◆ **Texto extraído**:

A verdade hoje é que todo debate sobre a questão fiscal no Brasil é um debate feito em torno de uma economia que não cresce. Portanto, numa economia com baixo crescimento, como é que se ampliam os gastos públicos? A primeira alternativa sempre é o aumento da carga tributária, que é o que aconteceu e, paradoxalmente, foi sob a ordem liberal que a carga tributária no Brasil subiu como nunca. É uma escolha de Sofia, porque com um conjunto de interesses que recaem sobre o gasto público com lento crescimento precisamos escolher sempre se vamos atender, por exemplo, à educação básica ou superior, à saúde ou à previdência etc. Levando em conta que todas essas áreas são importantes, o baixo crescimento tem impactos terríveis sobre as contas públicas e, mais do que isso, sobre uma ordem econômica que prima pela defesa dos interesses financeiros. Então, não só no caso dos gastos públicos ficamos limitados, tendo como uma rubrica muito importante os juros e os recursos financeiros.
Como conseqüência, hoje você fica vivendo um conjunto de dilemas: os recursos para pagamentos de juros são sagrados, e o que sobrar será ajustado para ver as possibilidades de construir rodovias, melhorar os portos, fornecer condições de educação para todos etc. Pode-se perceber que temos uma limitação em relação aos gastos públicos, ao mesmo tempo em que ele possui um conjunto de interesses concretos da sociedade brasileira, onde há uma priorização clara em relação aos compromissos financeiros em detrimento às necessidades de promoção de investimentos em infra-estrutura e na área social. Com isso, só é possível fazer um atendimento social precário no Brasil. Como eu disse a você, cabe fazer políticas pobres para os pobres.
IHU On-Line – Celso Furtado, certa vez, afirmou que ainda estamos muito longe da sociedade com a qual nós sonhamos. Há chances ainda de alcançarmos essa sociedade ideal do ponto de vista social e econômico?

◆ **Dados fornecidos**:

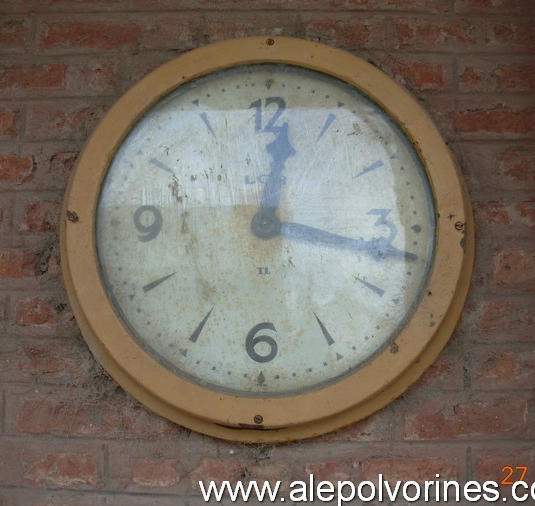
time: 12:16
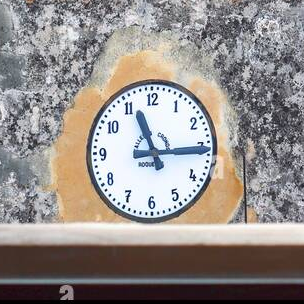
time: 11:14
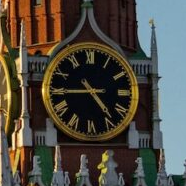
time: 4:44
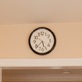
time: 5:37
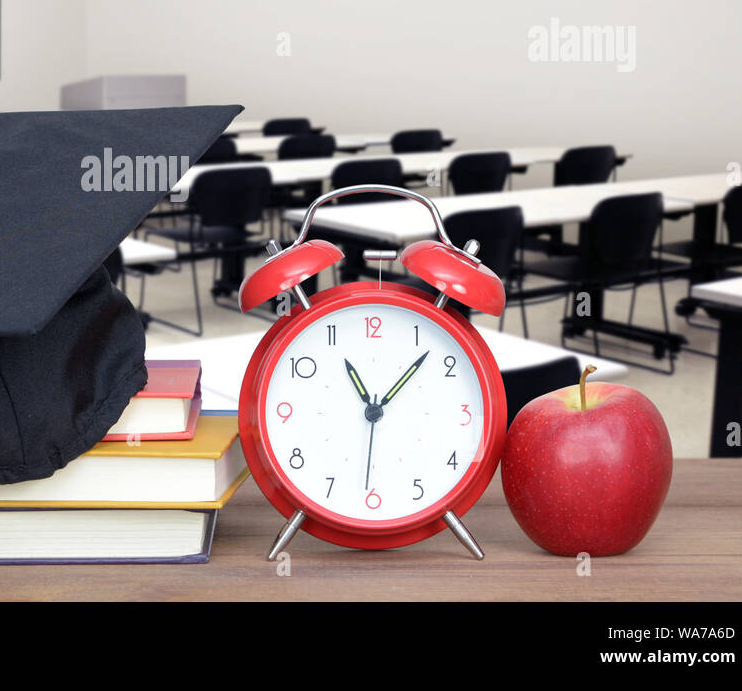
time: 11:07
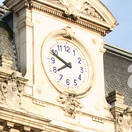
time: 7:48
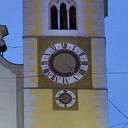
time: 4:23
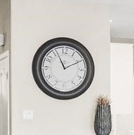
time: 11:10
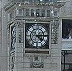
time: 4:14
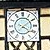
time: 4:09
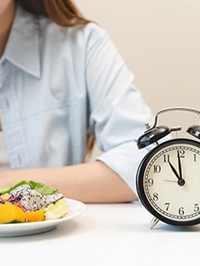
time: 10:59
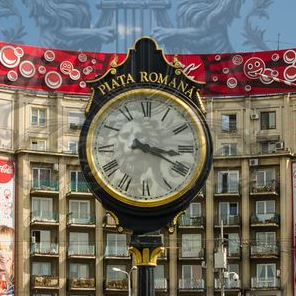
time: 3:19
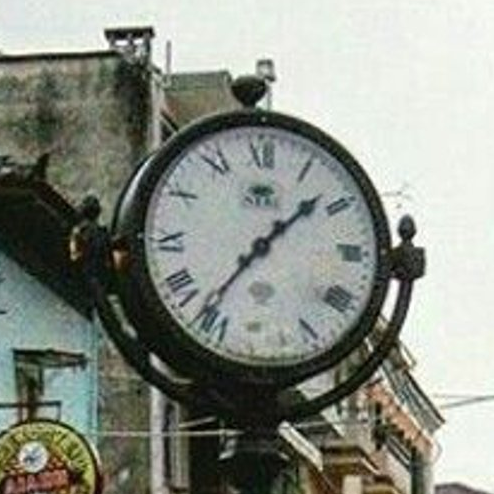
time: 1:36
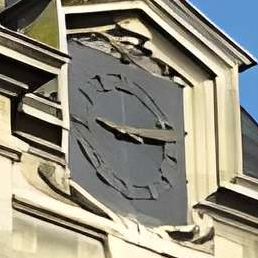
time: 9:13
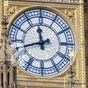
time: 11:42
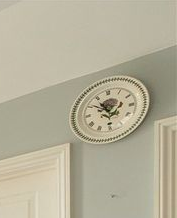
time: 10:50
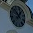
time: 11:07
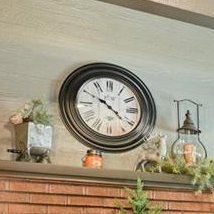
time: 10:21
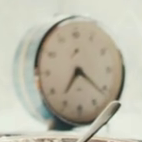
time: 7:21
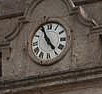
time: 4:55
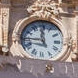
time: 11:45
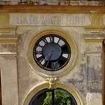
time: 6:34
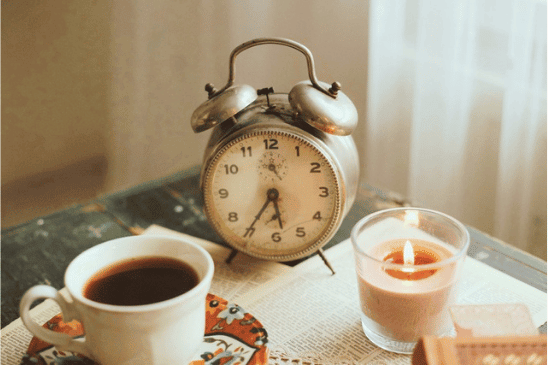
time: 5:35
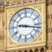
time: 9:17
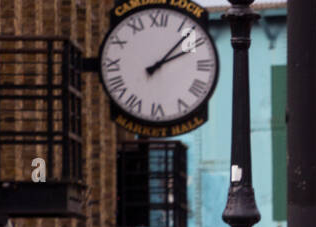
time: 2:07
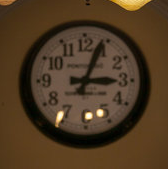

◆ **Tarefas**:
1. Traduza para o inglês esta frase do texto sobre a questão fiscal no Brasil: "Com isso, só é possível fazer um atendimento social precário no Brasil."
2. De acordo com o texto sobre a questão fiscal no Brasil, sob qual ordem a carga tributária do país subiu como nunca?
3. Escreva a continuação do texto sobre a questão fiscal no Brasil, respondendo à última pergunta apresentada nele.
Os dados vêm de outra fonte.

◆ **Respostas**:
1. As a result, only precarious social assistance is possible in Brazil.

2. Sob a ordem liberal.

3.
Denis Maracci Gimenez – Nós, as forças democráticas do País, os homens de bom coração, que não acreditamos no fim da história, devemos ainda evidentemente manter nossas posições firmes na crença de um futuro melhor. Agora, eu acho que podemos, como pessimistas nos diagnósticos e otimistas na ação, dar o primeiro passo para organizarmos as forças de transformação no País, e esse primeiro passo é olhar a realidade social hoje de frente e com coragem. Não podemos reduzir a certas particularidades o quadro social brasileiro, que é terrível, numa economia que encontra enormes dificuldades e que deve ser olhada de frente para termos minimamente a dimensão dos desafios colocados. O que eu digo na tese é que o projeto liberal tem conseguido consolidar, no País, nos últimos 15 anos, independentemente do governo, o baixo crescimento e, mais do que isso, derivado dele, as possibilidades limitadas para o enfrentamento da questão social no Brasil. Então, é o primeiro passo para buscarmos saídas e encararmos isso de frente.
IHU On-Line – Como o senhor vê a questão da industrialização hoje no Brasil?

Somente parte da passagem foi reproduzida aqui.